Problem - Nothing but the lines holding the string "down" should appear in the answer. Copy them from the entries.

Data for the task -
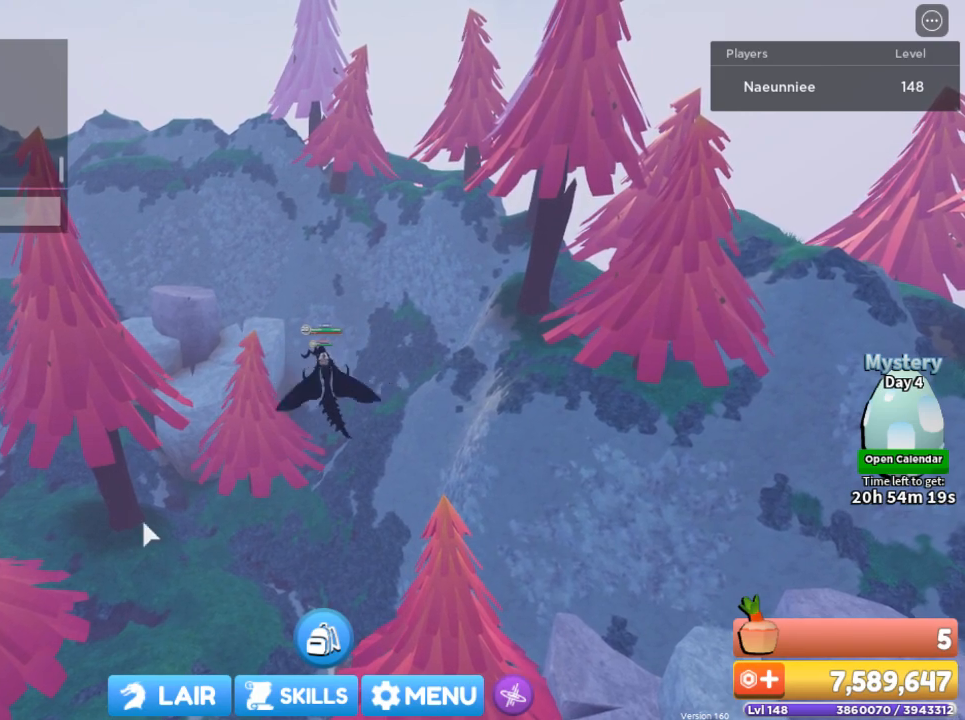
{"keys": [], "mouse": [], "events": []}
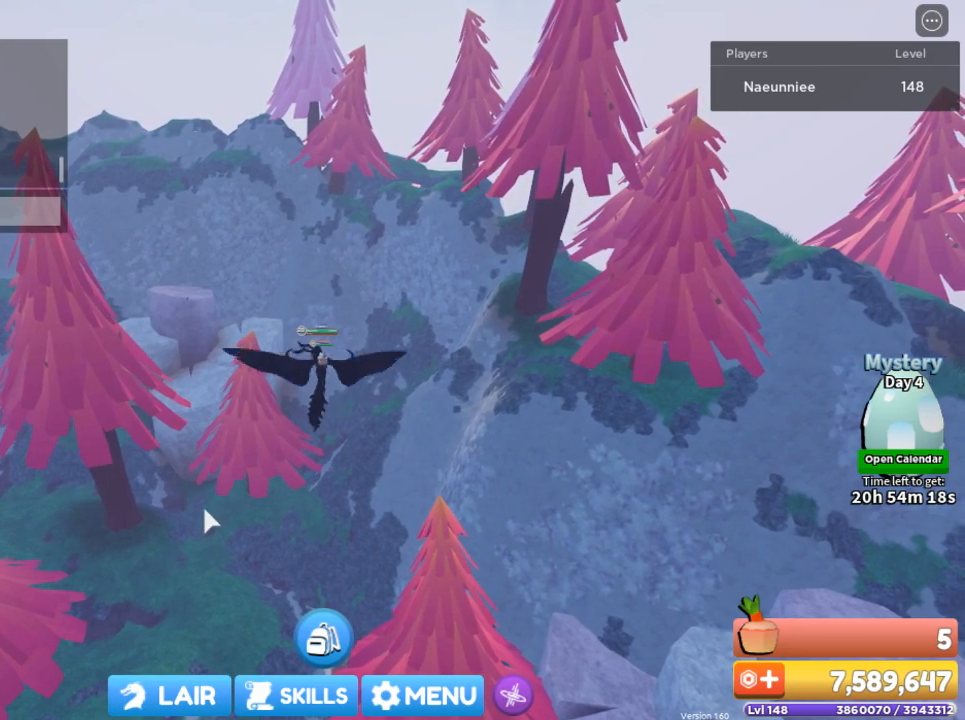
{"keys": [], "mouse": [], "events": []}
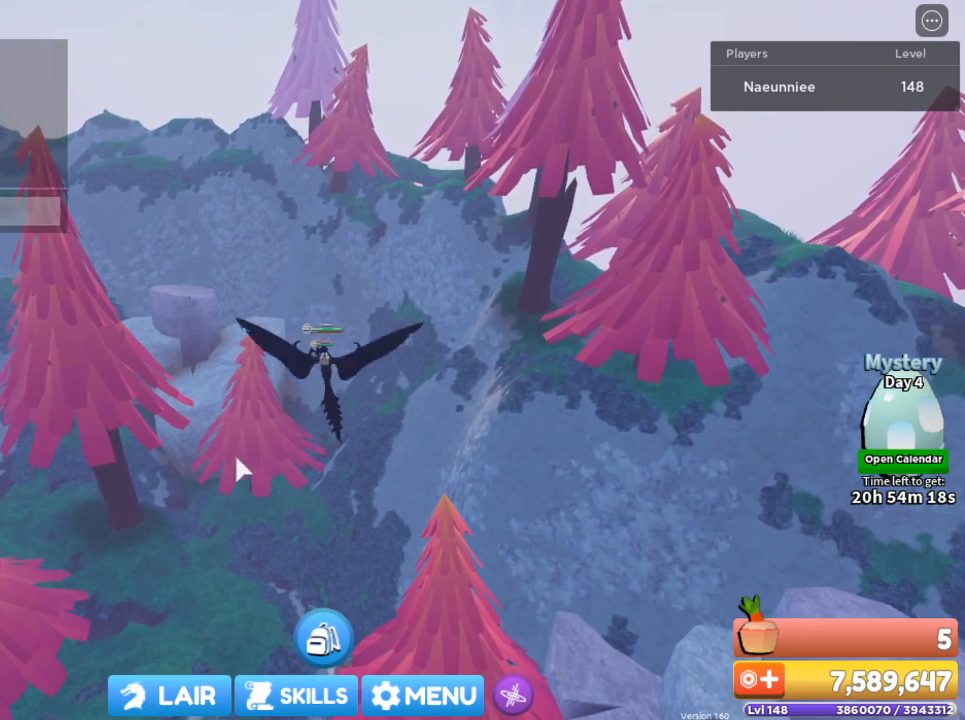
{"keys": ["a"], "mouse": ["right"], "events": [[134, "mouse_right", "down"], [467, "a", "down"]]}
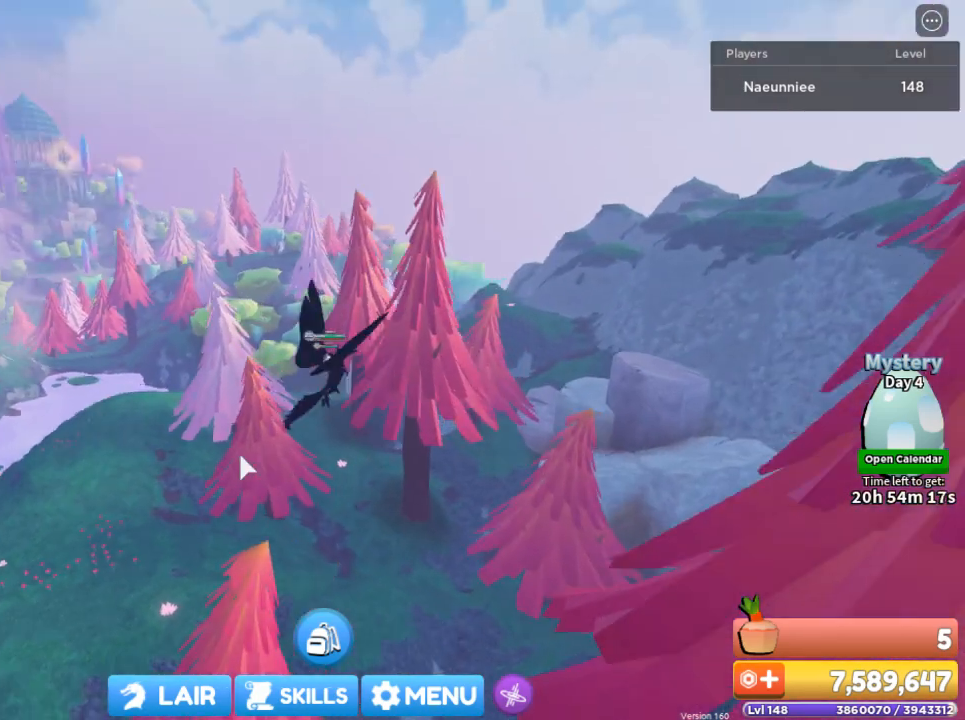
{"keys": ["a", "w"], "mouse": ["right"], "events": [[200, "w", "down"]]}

--

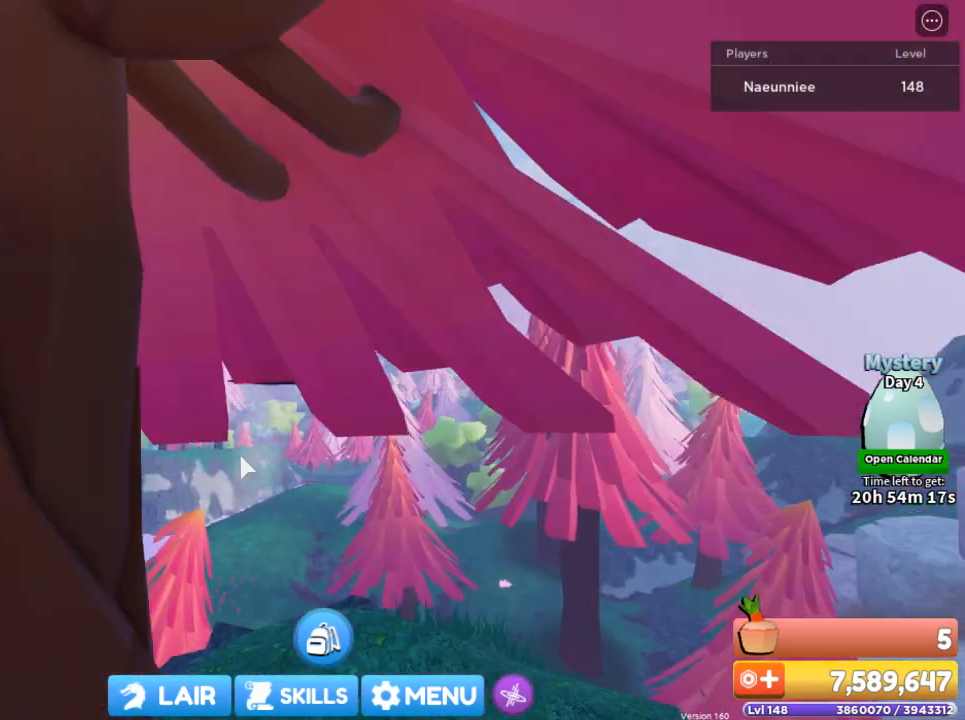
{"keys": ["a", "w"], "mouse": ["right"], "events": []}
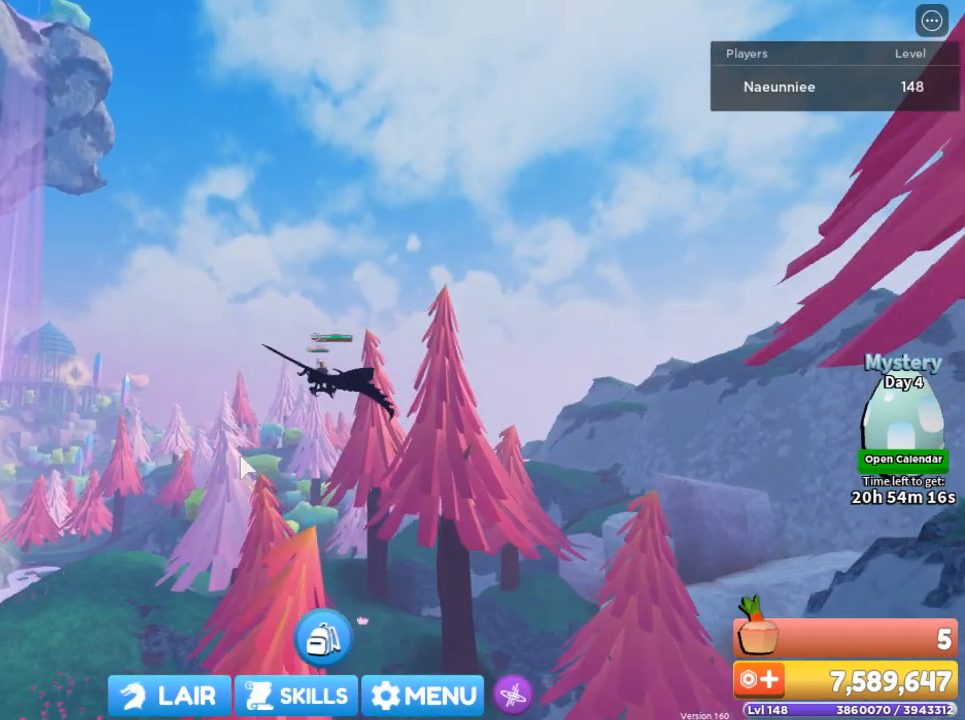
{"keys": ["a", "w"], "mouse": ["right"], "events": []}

* * *

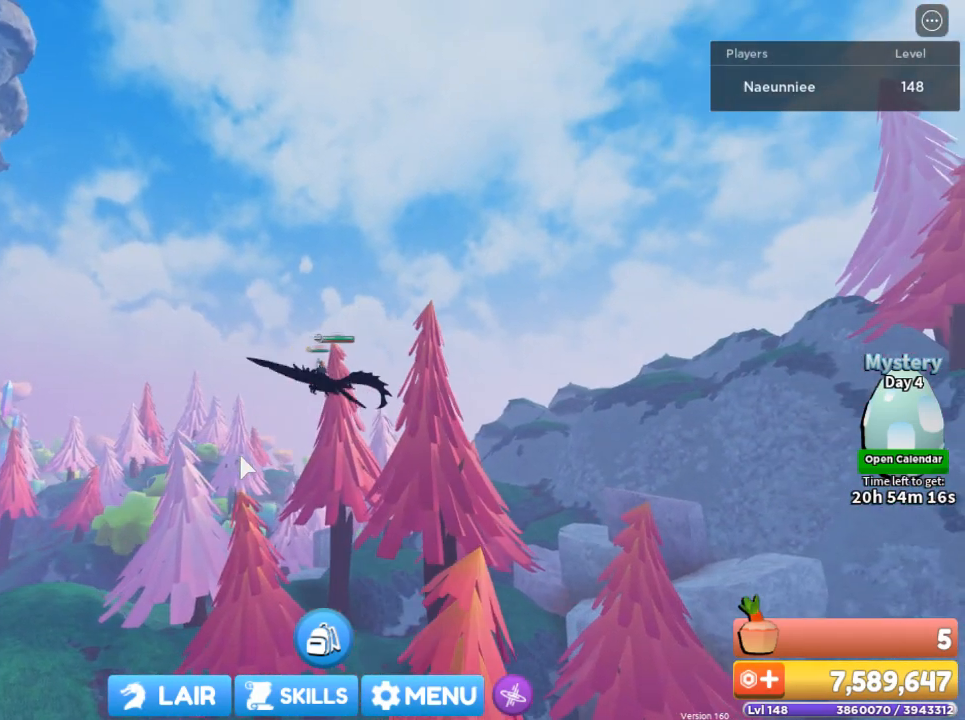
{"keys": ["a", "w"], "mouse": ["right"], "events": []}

Response for this exercise -
{"keys": ["a"], "mouse": ["right"], "events": [[134, "mouse_right", "down"], [467, "a", "down"]]}
{"keys": ["a", "w"], "mouse": ["right"], "events": [[200, "w", "down"]]}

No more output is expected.